Regular-article-logo Wednesday, 12 June 2024

CAA and its divisive tenets

The law was bound to trigger barely dormant insecurities of indigenous people

The Editorial Board Published 09.03.20, 07:13 PM
NGOs protest near the BJP Meghalaya state office in Shillong against CAA, and demand the implementation of ILP.

NGOs protest near the BJP Meghalaya state office in Shillong against CAA, and demand the implementation of ILP. File photo

The Citizenship (Amendment) Act is quite frank about its discrimination on the basis of religion. Its formulators may have expected it to further the polarization between communities that is part of the agenda of Hindutva. But a divisive instrument such as the CAA may cause more divisions than expected, as the violence in Meghalaya demonstrates. Protests against the CAA are taking place in many parts of the country — they began in Assam, Meghalaya’s neighbouring state. The countrywide protests, in which numerous Hindus have demonstrated their concern side by side with Muslims, are chiefly against the discriminatory thrust of the CAA and against the demand for ‘proofs’ of trans-generational Indianness that is the substance of the National Register of Citizens. The conflict there is between the State — represented by the police and excitable followers of the Bharatiya Janata Party — and the people. But in Meghalaya the conflict has developed along different lines, between tribal bodies and non-tribal residents. There are now deaths on both sides, and Shillong was put under curfew for a while.

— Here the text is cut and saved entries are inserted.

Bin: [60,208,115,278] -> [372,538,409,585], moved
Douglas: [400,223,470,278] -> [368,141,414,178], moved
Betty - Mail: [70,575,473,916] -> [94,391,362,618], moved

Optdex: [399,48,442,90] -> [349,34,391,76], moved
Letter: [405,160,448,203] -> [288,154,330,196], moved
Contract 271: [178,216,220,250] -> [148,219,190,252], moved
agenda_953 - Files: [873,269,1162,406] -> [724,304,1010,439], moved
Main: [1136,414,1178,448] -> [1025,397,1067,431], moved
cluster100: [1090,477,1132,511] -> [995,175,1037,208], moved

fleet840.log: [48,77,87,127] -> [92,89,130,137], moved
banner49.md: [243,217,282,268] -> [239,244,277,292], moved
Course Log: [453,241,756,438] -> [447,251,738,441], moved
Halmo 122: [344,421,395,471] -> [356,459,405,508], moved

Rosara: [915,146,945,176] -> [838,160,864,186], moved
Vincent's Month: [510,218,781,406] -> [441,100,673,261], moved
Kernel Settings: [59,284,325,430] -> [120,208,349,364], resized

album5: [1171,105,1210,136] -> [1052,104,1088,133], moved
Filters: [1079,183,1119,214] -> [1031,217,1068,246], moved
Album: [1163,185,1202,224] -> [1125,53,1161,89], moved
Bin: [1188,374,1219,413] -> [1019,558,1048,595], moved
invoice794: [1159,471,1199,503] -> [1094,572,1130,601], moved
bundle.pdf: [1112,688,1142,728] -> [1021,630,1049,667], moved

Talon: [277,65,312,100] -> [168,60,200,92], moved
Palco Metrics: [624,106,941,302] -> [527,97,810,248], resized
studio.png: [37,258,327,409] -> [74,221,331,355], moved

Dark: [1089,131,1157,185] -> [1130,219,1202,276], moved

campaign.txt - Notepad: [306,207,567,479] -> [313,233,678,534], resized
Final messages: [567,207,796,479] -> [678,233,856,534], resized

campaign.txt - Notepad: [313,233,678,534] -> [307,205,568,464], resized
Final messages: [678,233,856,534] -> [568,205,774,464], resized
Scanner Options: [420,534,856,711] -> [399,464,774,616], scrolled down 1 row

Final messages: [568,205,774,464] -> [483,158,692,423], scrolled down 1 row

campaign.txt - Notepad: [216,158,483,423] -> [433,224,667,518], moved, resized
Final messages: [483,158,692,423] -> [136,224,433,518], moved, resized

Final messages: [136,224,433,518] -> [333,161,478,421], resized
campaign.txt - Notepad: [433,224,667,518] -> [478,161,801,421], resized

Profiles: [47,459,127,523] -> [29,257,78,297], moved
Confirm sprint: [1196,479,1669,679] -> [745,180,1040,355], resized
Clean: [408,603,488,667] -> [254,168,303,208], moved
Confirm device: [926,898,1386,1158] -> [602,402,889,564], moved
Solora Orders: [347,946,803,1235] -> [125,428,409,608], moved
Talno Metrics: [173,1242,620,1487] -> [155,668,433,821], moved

The Khasi Students’ Union’s objection — the Khasis, Garos and Jaintias are the main tribes in Meghalaya — to the CAA springs from an insecurity about ‘outsiders’ that long predates the citizenship law. The depth of this insecurity can be gauged by the fact that most of Meghalaya is protected by the Sixth Schedule, which would prevent the CAA from being implemented there. Given its border with Bangladesh, the fear of a sudden influx of Bengali Hindus with a claim to citizenship that would upset the demographic balance of the state, putting the tribal residents at a disadvantage, has aroused anxieties afresh. The inner line permit is not operative in Meghalaya as it is in certain other states of the Northeast, and people from other states live and work there. A law like the CAA was bound to trigger the barely dormant insecurities of the indigenous peoples and sharpen hostilities between tribal and non-tribal groups. The KSU is protesting against the CAA and demanding implementation of the ILP, which would limit entry of people from other states to a fixed time. Violence erupted when the KSU was holding an anti-CAA meeting near the border, and a tussle with non-tribal residents led to a death. Retaliation led to more deaths, showing how the CAA has caused old conflicts to surface, although not between two religious communities.